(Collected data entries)
--
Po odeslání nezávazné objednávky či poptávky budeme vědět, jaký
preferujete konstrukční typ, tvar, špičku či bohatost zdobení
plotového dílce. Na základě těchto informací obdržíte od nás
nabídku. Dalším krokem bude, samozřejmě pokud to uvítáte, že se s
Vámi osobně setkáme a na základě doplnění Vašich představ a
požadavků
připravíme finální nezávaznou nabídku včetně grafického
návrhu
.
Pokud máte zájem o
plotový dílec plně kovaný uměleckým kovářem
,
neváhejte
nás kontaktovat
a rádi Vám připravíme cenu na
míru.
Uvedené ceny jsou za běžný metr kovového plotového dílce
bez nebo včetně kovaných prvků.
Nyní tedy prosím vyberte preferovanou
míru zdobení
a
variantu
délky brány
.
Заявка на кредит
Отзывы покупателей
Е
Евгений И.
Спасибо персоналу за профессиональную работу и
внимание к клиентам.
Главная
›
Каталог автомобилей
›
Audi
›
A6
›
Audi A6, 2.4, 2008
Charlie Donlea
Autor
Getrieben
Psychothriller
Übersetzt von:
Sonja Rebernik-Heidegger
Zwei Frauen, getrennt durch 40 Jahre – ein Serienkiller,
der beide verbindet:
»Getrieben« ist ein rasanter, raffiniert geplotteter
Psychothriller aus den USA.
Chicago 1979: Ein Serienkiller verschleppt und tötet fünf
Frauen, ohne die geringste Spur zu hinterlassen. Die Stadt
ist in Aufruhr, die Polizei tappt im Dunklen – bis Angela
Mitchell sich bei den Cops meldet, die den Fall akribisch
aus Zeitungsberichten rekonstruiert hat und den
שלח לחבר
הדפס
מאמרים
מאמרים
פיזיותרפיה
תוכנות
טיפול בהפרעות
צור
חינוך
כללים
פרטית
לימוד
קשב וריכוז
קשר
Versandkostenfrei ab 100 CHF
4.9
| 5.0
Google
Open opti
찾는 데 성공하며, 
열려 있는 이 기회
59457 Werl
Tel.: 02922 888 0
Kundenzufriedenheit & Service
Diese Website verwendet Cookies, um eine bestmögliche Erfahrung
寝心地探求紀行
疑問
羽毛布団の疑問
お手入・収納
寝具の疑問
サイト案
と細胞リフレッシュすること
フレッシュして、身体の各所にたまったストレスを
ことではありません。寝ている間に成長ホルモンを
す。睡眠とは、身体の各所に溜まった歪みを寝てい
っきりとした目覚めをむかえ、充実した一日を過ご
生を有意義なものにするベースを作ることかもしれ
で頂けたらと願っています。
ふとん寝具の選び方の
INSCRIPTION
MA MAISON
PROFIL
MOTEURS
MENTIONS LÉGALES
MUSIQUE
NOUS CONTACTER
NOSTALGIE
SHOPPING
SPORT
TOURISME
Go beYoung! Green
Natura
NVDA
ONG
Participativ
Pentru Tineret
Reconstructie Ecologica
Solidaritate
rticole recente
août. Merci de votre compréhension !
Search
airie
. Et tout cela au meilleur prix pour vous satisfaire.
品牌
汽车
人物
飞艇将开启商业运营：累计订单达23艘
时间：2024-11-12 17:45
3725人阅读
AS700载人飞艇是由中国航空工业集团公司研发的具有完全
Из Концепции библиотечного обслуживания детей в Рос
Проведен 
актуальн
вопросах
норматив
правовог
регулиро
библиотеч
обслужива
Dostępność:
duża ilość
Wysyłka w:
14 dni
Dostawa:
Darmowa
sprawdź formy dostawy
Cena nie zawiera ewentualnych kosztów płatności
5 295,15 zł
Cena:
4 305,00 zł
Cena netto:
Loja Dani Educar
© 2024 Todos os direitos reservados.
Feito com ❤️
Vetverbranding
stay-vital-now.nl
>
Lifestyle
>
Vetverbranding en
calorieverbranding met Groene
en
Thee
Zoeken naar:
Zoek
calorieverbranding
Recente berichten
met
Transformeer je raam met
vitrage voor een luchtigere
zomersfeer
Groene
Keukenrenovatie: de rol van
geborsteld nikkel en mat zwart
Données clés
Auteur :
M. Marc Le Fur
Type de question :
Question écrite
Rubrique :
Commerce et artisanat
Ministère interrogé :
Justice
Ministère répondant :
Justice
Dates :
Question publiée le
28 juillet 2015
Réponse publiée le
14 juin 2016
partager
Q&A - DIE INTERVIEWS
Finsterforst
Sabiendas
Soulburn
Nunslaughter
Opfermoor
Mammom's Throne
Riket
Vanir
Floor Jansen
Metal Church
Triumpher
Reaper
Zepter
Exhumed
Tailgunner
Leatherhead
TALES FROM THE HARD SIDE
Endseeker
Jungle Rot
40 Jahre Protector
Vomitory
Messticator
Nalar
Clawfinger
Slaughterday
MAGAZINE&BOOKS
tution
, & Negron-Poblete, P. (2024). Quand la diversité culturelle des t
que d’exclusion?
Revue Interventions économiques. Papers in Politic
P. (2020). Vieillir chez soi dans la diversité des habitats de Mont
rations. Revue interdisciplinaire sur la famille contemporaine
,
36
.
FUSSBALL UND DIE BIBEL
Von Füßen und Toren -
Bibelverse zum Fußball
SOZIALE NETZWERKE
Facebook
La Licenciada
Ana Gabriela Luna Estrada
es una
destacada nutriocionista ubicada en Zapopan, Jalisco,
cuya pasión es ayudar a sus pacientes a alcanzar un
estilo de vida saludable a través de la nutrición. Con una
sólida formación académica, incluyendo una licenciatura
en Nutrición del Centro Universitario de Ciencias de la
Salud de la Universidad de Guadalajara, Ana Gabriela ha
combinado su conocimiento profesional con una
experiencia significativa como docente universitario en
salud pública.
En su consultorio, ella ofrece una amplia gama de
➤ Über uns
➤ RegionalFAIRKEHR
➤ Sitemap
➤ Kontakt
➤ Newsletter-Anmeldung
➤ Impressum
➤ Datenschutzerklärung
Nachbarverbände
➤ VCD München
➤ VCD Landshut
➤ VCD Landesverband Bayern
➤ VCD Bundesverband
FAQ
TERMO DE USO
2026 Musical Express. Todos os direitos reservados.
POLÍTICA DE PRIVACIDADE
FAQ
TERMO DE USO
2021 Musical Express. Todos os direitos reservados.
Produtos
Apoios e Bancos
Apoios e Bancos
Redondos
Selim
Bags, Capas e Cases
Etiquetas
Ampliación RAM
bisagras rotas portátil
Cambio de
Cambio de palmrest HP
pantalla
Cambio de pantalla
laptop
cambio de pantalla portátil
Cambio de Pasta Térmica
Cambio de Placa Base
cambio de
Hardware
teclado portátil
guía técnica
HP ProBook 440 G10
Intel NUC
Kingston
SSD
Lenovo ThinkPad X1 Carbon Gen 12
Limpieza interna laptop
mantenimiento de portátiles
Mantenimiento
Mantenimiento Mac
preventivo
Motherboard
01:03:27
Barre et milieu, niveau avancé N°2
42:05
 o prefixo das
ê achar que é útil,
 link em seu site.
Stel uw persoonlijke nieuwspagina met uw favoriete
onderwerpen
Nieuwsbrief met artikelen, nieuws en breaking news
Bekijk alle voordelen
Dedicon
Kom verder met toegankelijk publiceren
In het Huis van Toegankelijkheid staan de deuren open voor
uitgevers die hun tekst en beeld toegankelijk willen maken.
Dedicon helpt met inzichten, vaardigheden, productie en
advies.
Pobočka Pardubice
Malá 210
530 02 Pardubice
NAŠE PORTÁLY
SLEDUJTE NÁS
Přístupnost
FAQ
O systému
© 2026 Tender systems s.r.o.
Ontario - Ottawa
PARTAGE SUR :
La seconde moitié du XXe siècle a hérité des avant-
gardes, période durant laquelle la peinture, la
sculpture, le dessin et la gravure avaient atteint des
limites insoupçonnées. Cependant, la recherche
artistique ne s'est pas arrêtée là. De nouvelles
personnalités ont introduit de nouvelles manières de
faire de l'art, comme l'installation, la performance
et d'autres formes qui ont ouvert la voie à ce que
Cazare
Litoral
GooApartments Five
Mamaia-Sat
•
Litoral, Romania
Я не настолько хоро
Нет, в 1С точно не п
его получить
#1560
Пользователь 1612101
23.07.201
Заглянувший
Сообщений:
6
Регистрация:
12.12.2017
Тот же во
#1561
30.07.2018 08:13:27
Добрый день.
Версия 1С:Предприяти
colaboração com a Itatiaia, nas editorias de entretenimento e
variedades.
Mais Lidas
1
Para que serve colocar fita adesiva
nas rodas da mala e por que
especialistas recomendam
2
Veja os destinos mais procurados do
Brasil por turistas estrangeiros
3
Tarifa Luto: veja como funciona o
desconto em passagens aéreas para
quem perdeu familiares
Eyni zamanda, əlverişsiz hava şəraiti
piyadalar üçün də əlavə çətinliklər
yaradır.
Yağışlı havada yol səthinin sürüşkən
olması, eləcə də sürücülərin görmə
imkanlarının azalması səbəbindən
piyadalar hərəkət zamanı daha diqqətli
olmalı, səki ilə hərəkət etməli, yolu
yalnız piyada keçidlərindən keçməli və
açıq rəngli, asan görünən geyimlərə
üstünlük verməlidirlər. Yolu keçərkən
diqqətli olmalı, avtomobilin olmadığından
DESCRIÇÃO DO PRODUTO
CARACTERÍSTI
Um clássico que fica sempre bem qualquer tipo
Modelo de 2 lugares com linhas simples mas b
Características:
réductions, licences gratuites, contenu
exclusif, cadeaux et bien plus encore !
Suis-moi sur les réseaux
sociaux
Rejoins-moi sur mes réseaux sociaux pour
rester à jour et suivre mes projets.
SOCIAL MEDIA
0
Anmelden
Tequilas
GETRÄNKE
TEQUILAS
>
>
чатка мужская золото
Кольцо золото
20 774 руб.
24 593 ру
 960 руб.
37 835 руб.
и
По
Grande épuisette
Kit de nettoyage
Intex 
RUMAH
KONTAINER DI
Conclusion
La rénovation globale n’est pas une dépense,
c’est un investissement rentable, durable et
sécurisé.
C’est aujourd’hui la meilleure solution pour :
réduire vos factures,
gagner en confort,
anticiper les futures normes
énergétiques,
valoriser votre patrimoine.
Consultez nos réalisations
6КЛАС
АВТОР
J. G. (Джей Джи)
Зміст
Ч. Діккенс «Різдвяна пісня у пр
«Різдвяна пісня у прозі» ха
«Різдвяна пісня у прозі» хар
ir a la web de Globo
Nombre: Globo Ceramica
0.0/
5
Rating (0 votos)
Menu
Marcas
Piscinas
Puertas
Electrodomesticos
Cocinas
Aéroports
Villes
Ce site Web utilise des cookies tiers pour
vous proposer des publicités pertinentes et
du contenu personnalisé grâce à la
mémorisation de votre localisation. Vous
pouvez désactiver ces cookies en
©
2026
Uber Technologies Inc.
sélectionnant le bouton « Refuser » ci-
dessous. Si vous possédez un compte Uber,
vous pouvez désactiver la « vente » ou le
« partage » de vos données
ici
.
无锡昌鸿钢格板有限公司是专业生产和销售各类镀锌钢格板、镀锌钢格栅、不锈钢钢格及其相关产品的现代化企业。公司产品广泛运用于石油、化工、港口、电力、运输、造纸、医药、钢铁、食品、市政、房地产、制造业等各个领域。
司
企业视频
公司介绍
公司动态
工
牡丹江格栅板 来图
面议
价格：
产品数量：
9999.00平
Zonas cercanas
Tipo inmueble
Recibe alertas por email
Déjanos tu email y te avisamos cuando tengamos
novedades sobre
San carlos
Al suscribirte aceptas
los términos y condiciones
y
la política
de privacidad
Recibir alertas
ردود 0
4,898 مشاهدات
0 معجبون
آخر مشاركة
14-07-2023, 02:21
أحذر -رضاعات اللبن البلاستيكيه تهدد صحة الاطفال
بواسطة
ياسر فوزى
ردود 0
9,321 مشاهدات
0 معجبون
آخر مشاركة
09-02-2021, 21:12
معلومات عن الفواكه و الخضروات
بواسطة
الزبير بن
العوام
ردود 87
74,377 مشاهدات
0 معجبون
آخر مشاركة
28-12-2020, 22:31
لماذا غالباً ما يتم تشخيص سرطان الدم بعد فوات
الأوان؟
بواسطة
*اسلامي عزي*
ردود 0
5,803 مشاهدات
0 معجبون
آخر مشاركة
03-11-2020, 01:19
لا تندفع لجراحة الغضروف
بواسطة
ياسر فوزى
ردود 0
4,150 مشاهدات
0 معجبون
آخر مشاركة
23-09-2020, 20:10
--
» **WORK TO BE COMPLETED**
Give only the lines from the one holding "Commerce et artisanat" through the one holding "Revue Interventions économiques.", each restated exactly as it appears above.

» **YOUR SOLUTION**
Commerce et artisanat
Ministère interrogé :
Justice
Ministère répondant :
Justice
Dates :
Question publiée le
28 juillet 2015
Réponse publiée le
14 juin 2016
partager
Q&A - DIE INTERVIEWS
Finsterforst
Sabiendas
Soulburn
Nunslaughter
Opfermoor
Mammom's Throne
Riket
Vanir
Floor Jansen
Metal Church
Triumpher
Reaper
Zepter
Exhumed
Tailgunner
Leatherhead
TALES FROM THE HARD SIDE
Endseeker
Jungle Rot
40 Jahre Protector
Vomitory
Messticator
Nalar
Clawfinger
Slaughterday
MAGAZINE&BOOKS
tution
, & Negron-Poblete, P. (2024). Quand la diversité culturelle des t
que d’exclusion?
Revue Interventions économiques. Papers in Politic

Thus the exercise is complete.